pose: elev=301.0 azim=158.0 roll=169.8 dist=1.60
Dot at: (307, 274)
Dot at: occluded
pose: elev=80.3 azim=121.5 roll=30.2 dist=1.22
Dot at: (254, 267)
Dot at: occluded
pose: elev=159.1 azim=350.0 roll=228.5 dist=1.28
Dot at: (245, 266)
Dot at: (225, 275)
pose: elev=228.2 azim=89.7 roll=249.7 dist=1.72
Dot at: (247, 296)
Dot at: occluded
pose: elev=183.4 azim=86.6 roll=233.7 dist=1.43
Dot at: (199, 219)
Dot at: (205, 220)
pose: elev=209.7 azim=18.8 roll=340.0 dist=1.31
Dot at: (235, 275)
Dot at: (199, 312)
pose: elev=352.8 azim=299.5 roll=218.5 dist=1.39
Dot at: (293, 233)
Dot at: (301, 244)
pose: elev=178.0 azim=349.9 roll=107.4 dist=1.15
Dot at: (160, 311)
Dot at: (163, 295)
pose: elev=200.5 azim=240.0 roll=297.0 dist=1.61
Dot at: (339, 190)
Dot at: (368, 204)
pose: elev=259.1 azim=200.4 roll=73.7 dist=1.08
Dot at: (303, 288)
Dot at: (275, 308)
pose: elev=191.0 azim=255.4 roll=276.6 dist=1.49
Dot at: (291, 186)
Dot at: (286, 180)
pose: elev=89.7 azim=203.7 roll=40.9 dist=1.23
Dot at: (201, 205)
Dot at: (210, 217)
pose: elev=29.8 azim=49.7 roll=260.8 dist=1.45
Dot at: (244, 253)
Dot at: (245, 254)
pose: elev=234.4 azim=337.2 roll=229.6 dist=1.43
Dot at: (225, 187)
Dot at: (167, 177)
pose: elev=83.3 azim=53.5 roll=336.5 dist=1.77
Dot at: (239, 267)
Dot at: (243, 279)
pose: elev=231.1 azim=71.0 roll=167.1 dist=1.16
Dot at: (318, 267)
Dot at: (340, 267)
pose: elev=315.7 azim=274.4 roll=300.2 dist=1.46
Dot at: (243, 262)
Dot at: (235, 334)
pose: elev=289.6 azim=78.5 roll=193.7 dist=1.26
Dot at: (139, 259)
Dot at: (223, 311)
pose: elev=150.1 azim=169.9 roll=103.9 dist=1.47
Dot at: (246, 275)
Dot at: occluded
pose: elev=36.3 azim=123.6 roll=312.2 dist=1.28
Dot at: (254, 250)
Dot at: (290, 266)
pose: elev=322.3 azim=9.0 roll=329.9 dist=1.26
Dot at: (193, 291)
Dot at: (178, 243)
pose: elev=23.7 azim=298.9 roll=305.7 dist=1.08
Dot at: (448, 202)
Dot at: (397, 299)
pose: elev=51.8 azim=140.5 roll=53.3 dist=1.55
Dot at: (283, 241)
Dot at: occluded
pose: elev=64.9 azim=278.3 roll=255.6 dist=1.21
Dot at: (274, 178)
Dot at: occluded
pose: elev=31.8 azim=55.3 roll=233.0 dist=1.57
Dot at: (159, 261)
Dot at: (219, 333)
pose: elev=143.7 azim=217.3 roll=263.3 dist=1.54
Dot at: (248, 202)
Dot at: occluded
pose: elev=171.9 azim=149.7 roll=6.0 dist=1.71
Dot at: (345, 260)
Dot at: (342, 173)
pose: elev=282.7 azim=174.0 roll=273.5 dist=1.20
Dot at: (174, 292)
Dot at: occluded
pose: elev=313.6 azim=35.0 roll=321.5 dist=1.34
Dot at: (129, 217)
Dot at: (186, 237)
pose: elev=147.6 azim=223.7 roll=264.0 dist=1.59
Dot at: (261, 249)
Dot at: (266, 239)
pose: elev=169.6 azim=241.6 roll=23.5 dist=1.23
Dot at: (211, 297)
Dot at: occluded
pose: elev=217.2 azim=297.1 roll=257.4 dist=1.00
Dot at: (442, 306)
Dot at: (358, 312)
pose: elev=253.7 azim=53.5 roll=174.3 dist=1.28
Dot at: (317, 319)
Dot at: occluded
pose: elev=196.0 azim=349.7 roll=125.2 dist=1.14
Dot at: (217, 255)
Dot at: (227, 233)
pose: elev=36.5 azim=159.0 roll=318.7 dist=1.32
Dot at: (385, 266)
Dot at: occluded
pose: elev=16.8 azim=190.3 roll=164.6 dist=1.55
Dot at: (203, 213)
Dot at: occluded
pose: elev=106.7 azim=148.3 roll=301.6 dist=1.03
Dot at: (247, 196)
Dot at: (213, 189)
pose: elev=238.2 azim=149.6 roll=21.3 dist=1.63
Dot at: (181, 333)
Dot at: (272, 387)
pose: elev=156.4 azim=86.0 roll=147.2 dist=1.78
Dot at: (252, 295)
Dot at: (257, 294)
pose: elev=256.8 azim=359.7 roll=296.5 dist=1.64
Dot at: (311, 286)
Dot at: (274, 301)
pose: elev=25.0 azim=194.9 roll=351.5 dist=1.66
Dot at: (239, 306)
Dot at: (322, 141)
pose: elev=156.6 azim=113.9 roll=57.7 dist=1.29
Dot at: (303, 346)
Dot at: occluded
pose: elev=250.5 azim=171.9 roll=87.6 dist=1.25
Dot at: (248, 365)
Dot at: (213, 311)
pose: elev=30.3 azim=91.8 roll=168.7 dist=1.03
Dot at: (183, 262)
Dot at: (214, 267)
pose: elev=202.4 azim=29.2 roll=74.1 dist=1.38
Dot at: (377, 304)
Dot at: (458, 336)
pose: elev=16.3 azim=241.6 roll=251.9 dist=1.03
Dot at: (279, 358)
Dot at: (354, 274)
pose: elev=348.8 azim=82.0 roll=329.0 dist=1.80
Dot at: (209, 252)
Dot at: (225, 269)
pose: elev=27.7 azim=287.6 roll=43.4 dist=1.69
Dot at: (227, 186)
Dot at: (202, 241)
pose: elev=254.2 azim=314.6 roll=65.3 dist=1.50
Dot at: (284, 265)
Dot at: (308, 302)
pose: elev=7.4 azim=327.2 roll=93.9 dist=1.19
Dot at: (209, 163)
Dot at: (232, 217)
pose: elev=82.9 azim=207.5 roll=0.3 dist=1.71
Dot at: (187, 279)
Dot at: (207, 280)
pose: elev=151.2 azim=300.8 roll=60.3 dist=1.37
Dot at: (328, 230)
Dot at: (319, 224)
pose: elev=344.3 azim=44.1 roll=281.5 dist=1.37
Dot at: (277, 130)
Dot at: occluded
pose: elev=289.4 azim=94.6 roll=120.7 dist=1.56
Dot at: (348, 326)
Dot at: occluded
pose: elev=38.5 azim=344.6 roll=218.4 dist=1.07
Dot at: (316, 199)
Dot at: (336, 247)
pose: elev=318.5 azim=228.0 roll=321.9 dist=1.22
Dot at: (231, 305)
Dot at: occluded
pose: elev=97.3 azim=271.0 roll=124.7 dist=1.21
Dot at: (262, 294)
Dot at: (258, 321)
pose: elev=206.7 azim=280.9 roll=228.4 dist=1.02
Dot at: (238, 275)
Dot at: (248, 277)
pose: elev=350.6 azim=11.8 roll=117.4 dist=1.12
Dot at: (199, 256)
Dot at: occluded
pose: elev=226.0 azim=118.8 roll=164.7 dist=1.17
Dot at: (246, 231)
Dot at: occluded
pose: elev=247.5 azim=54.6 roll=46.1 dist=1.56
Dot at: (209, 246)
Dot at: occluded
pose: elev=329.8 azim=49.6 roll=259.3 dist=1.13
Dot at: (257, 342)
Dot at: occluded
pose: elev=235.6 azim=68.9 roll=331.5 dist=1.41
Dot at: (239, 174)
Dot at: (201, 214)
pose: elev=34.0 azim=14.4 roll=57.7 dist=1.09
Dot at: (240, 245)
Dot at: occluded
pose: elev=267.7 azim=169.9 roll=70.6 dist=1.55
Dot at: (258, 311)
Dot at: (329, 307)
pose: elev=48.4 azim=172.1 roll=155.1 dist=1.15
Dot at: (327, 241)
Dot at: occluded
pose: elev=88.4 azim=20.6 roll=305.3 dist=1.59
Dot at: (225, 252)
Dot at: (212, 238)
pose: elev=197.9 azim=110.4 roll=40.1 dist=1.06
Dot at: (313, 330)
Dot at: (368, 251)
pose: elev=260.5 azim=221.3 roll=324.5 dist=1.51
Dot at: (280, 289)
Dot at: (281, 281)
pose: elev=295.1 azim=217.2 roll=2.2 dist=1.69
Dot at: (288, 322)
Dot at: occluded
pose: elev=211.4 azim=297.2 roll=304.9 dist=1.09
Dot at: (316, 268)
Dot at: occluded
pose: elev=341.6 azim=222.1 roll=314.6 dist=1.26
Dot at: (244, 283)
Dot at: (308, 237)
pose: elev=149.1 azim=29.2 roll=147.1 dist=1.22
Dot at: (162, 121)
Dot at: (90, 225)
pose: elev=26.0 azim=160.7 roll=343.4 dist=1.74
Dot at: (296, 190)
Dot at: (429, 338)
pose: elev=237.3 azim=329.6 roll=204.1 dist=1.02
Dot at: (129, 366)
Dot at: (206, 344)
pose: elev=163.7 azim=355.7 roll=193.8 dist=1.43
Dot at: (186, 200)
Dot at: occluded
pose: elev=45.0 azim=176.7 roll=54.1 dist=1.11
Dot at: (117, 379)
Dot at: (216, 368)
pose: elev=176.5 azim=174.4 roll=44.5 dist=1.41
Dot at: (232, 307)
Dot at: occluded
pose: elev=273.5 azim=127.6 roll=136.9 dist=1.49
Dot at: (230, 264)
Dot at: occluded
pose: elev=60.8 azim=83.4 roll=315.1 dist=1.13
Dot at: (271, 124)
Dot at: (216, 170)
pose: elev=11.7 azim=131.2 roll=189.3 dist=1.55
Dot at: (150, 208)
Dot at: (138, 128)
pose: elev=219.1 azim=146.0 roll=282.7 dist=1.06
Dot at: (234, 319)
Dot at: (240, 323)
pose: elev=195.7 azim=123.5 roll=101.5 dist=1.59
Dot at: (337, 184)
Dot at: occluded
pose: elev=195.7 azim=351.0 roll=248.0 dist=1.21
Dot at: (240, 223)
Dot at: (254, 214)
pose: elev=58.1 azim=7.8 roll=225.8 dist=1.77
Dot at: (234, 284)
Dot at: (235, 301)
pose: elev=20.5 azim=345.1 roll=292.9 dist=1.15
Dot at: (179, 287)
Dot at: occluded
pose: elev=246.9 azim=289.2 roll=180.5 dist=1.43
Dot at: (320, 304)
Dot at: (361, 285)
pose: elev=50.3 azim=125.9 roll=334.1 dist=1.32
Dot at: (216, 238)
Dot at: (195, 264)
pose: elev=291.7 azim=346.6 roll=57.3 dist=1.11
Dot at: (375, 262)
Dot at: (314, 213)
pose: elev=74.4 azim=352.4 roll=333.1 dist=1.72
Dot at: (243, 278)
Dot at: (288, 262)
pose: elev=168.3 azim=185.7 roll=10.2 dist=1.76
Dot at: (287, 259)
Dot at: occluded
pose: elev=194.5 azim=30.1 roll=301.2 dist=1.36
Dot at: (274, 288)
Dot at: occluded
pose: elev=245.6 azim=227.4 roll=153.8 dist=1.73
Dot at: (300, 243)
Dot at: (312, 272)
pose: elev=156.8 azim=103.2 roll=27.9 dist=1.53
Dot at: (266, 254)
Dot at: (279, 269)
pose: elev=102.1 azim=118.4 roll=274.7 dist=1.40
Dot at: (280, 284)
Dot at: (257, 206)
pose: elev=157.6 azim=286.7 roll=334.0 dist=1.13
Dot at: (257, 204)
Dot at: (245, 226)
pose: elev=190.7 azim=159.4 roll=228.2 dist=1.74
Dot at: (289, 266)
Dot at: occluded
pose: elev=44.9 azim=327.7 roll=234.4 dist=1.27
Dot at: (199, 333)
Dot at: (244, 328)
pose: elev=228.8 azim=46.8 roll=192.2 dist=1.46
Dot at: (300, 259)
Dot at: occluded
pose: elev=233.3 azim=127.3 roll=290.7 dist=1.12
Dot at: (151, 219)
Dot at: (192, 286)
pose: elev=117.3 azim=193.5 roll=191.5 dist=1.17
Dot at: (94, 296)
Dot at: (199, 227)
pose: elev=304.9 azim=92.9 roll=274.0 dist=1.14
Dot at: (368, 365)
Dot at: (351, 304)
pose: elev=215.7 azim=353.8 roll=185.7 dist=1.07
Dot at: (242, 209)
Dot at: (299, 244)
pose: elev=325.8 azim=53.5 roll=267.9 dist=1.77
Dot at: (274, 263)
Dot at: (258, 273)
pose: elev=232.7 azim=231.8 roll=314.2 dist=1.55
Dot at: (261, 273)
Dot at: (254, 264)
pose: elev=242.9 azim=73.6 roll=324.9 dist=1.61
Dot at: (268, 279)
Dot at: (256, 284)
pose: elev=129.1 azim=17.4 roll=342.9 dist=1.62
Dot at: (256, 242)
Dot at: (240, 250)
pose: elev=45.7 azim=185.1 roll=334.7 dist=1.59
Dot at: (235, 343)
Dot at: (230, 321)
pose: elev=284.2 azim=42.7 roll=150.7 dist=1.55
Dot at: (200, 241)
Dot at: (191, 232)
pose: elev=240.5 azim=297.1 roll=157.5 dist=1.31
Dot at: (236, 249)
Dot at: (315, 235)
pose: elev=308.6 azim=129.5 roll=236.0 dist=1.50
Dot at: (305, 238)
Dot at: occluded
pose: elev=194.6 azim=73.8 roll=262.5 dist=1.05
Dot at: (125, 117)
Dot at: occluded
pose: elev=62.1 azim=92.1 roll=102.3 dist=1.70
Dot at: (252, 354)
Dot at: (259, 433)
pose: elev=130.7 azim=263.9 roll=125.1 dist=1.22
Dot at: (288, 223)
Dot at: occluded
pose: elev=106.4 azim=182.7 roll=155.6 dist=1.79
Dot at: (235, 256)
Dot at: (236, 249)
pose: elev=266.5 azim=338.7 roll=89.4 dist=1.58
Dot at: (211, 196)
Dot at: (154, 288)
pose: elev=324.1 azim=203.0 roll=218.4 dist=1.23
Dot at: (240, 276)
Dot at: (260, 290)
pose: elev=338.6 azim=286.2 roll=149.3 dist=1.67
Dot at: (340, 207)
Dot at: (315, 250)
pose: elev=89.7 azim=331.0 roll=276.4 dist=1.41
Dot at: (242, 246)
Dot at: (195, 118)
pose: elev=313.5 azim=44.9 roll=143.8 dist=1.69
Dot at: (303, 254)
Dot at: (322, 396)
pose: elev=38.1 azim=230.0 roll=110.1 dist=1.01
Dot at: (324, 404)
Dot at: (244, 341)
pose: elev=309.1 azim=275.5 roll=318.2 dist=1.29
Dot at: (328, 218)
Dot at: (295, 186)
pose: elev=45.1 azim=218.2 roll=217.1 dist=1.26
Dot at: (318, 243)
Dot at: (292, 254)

........

• [Task]: Can you rewrite the material so that "dist" is renamed to "distance" throughout, beginning at the line that has "pose: elev=74.4 azim=352.4" and stopping after the line that has "Dot at: (257, 206)", with nothing else altered?

• [Answer to the problem]:
pose: elev=74.4 azim=352.4 roll=333.1 distance=1.72
Dot at: (243, 278)
Dot at: (288, 262)
pose: elev=168.3 azim=185.7 roll=10.2 distance=1.76
Dot at: (287, 259)
Dot at: occluded
pose: elev=194.5 azim=30.1 roll=301.2 distance=1.36
Dot at: (274, 288)
Dot at: occluded
pose: elev=245.6 azim=227.4 roll=153.8 distance=1.73
Dot at: (300, 243)
Dot at: (312, 272)
pose: elev=156.8 azim=103.2 roll=27.9 distance=1.53
Dot at: (266, 254)
Dot at: (279, 269)
pose: elev=102.1 azim=118.4 roll=274.7 distance=1.40
Dot at: (280, 284)
Dot at: (257, 206)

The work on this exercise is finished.